§ **Text segment**
Reagan’s candidacy was built on more than his celebrity. Trump not only lacks experience as an elected official, he isn’t part of any organised political movement.

“No one remembers who came in second.” That wisdom, frequently dispensed by the US presidential candidate Donald Trump, came back to haunt him this week. Trump’s loss in the Iowa Republican caucuses to the Texas senator Ted Cruz, barely beating Senator Marco Rubio of Florida for second place, was the first crack in a campaign that has defied all expectations.

It has been a campaign built on Trump’s celebrity. Over the past eight months, his broad name recognition, larger-than-life personality and media savvy have produced a theatrical candidacy that has transfixed even those he repels. The question now is whether that celebrity will be enough – whether a man so obsessed with being “Number One” can bounce back from defeat.

Iowa isn’t everything, after all. It didn’t back the eventual Republican nominee in 2008 or 2012. Nor, for that matter, in 1980, when another “celebrity” candidate was in the mix. That was the year Iowa picked George H W Bush over Ronald Reagan – the former actor whom seasoned journalists dismissed as much for his right-wing views as for his “B-movie” repertoire. But Reagan regrouped, romped to victory in the New Hampshire primary and rode a wave of popular support all the way to the White House.

Trump might hope to replicate that success and has made a point of pushing the Reagan analogy more generally. Yet it is a comparison that exposes Trump’s weaknesses and his strengths.

Both men were once Democrats who came later in life to the Republican Party, projecting toughness, certainty and unabashed patriotism. Trump has even adopted Reagan’s 1980 campaign promise to “make America great again”. Like Reagan, he has shown he can appeal to evangelicals despite question marks over his religious conviction and divorces. In his ability to deflect criticism, too, Trump has shown himself as adept as Reagan – if by defiance rather than by charm – and redefined what it means to be “Teflon” in the age of Twitter.

That defiance, however, points to a huge difference in tone between Reagan’s candidacy and Trump’s. Reagan’s vision was a positive, optimistic one, even as he castigated “big government” and the perceived decline of US power. Reagan’s America was meant to be “a city upon a hill” offering a shining example of liberty to the world – in rhetoric at least. Trump’s vision is of an America closed off from the world. His rhetoric invokes fear as often as it does freedom.

§ **Available data**
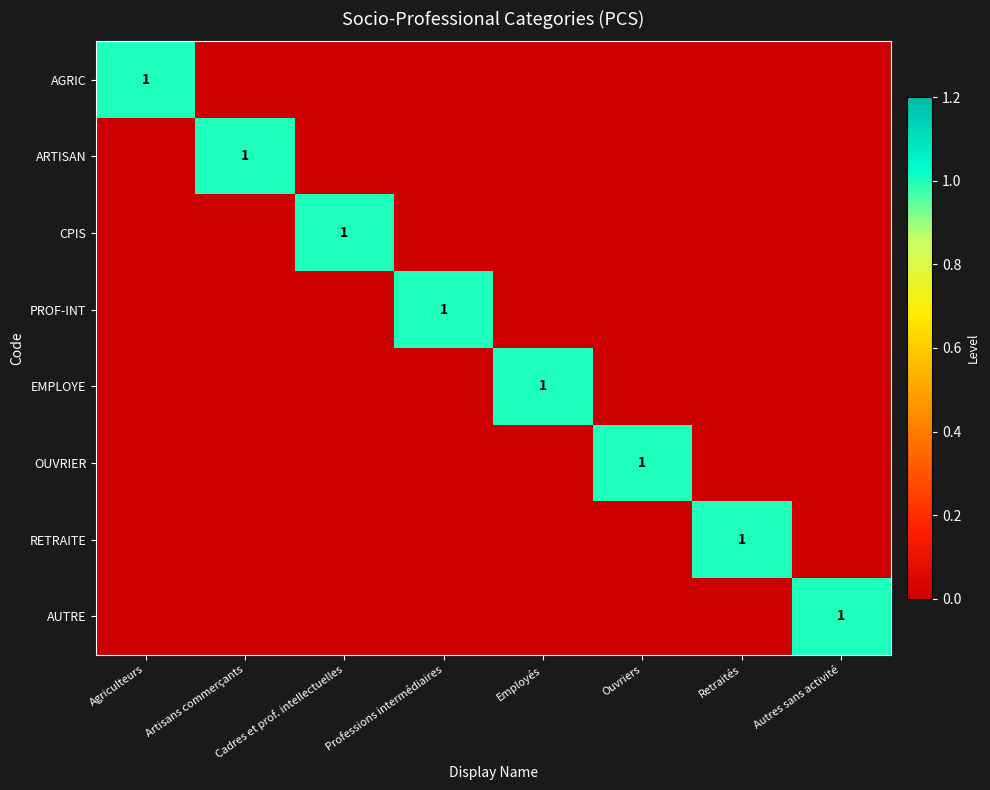

Which has a higher value, Retraités or Employés?

Retraités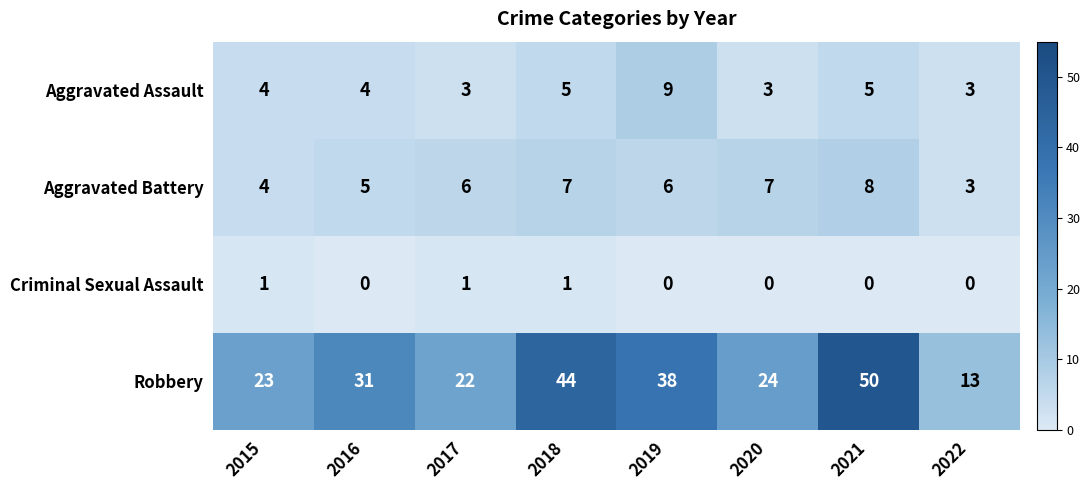

Which series has the widest spread of values?

Robbery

§ **Task set**
1. Translate this sentence from the passage on Trump and Reagan into Spanish: "His rhetoric invokes fear as often as it does freedom."
2. Extend the passage on Trump and Reagan with the next few paragraphs.
The data come from a separate source.

§ **Expected responses**
1. Su retórica invoca el miedo con tanta frecuencia como la libertad.

2.
On a personal level, Reagan avoided the vituperative attacks that have been the hallmark of Trump’s campaign, even as he took on the then“establishment” of the Republican Party – a moderate, urban, east coast elite. In his first run for the nomination, in 1976, Reagan even challenged an incumbent Republican president, Gerald Ford, and came close to defeating him. But he mounted the challenge on policy grounds, advocating the so-called “Eleventh Commandment”: “Thou shalt not speak ill of any fellow Republican.” Trump, as the TV debates between the Republican presidential candidates made clear, does not subscribe to the same precept.

More importantly, Reagan in 1976 and 1980 was the leader of a resurgent conservative movement, with deep wells of political experience. He had been president of the Screen Actors Guild in the late 1940s, waging a campaign to root out communist infiltrators. He had gone on to work for General Electric in the 1950s as a TV pitchman and after-dinner speaker, honing a business message that resonated beyond the “rubber chicken circuit”.

In 1964 he grabbed headlines with a televised speech on behalf of the Republican presidential candidate, Barry Goldwater – a bright spot in Goldwater’s otherwise ignominious campaign. Two years later he was elected governor of California – serving for eight years as chief executive of the nation’s most populous state. He built a conservative record on welfare reform, law and order, and business regulation that he pushed on to the federal agenda when he ran for president.

All this is to say that Reagan’s candidacy was built on more than his celebrity. By contrast, Trump not only lacks experience as an elected official, he isn’t part of any organised political movement – which enhanced his “outsider” status, perhaps, but not his ground game. So far, he has run on opportunism, tapping in to popular frustration, channelled through a media megaphone.

In Iowa, this wasn’t enough. To win the nomination he will have to do much more to build his organisation. He will be hoping that in the primaries to come, voters do remember who came in second.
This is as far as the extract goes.